“Sophomore Aidan Gaynor measures the distance traveled by his cable car in Mr. Mattingly’s Intro to Engineering Design course.”
Afoot and light-hearted I take to the open road,
Healthy, free, the world before me,
The long brown path before me leading wherever I choose.
Though first published 165 years ago, Walt Whitman’s opening stanza from “Song of the Open Road” still captures the freedom of choosing one’s own path: a freedom earned through education. In Whitman’s day, to access the road of success, a high school diploma paid the toll in full.
Today, though, graduating high school has become but a single milestone on the journey of life-long learning. With an increasingly competitive market and ever-changing technological landscape, if graduates are to travel the open road extolled by Whitman, they must plan for their path in the post-secondary world. To guide students in that planning, Hancock County provides the support necessary for every student to be “transition-ready” upon graduation. For a graduate to be considered transition-ready, he or she must meet certain academic or career-oriented benchmarks, which are set by state regulations.
One such method of becoming transition-ready is through the HCHS Career and Technical Education Pathways program. The CTE pathways offered by HCHS not only assist students in becoming transition-ready; they open up new avenues for student exploration and career preparation.
As part of a larger state-wide system, Hancock County’s CTE pathways are aligned with requirements set forth by the Carl D. Perkins Vocational and Technical Education Act of 1998, a federal law that redesigned and unified career-oriented training and education across the United States. Within that framework, high school students can pursue learning in a wide variety of career areas.
Currently, Hancock County High School offers full pathways in the fields of business, finance, culinary arts, early childhood education, diesel mechanics, agriculture, engineering, media arts, graphic design, healthcare, and information technology. Lori Roberts, who teaches in the business pathway, explained how the pathways fit within the state’s goals. “Kentucky has adopted sixteen ‘career clusters’ that encompass a wide variety of career opportunities. Within our small school, students are able to explore at least 13 of those career clusters, which is phenomenal for a school our size,” she said.
CTE Pathways also bridge the gap between high school academia and real-world applications. Greg Tate, who spent 25 years in marketing and graphic design in the business world prior to becoming an art teacher, strongly believes in the value of CTE pathways.
“Students completing pathways are more prepared for real life, real jobs, and have a real edge when they pursue further education,” Tate said. “I think the biggest advantage is all the experience that students get by using various programs and tools which are taught in each pathway.
For Graphic Design, we teach the fundamentals, and also computer programs for design, photo editing, and video editing. Each pathway has a similar story with tools for their particular field of study.” Josh Smith, the CTE agriculture teacher, added that each pathway “provides a sense of structure and sequence which aligns a student’s courses and interests to not only become college/career ready but prepares them for the real world.”

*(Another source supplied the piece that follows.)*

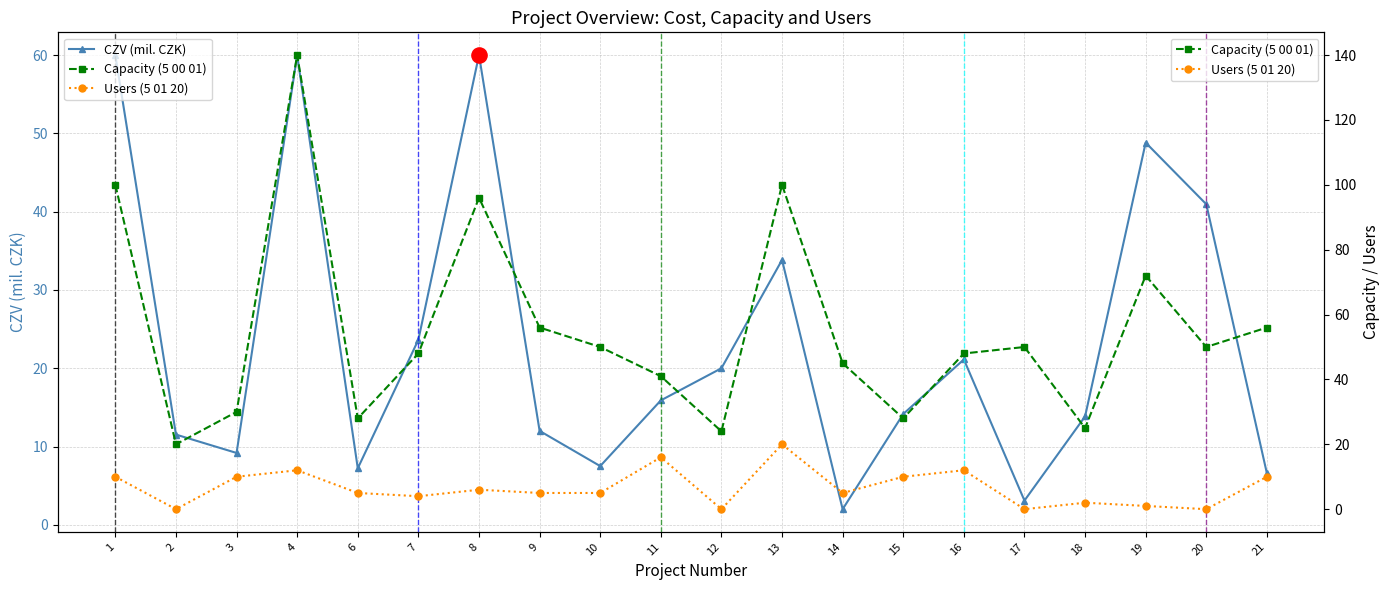

Which series reaches the minimum Y coordinate?

Users (5 01 20)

Another pathway that relies heavily on the mastery of tools is Engineering. Larry Mattingly teaches CTE courses focused on engineering and design and described the rationale for offering such a challenging subject.
“We created the Engineering Design and Civil Engineering pathways to excite and drive interest in the understanding of how items are produced or constructed. Special attention is paid to the Mechanical Engineering field, as this is Hancock County’s largest demand area,” he said. By providing students with an opportunity to earn industry certifications in all pathways, including engineering, HCHS gives graduating students an advantage over other potential employees who are entering a career field.
Additionally, several of the pathways offered by Hancock County lead to careers identified by the Kentucky Cabinet for Education and Workforce Development as being in high demand across the Commonwealth.
For Roberts, providing students with an opportunity to explore one or multiple pathways prepares them to go beyond career training and gives them a platform to learn skills that will serve them their entire life. Mattingly agreed, saying that the courses offered through the school’s CTE pathways offer students the chance to develop critical thinking skills and insights into how to solve real-world challenges. When it comes to the importance of career and technical education, for the students who explore them, CTE courses aren’t just another subject in school but a preview of the wide-open road ahead.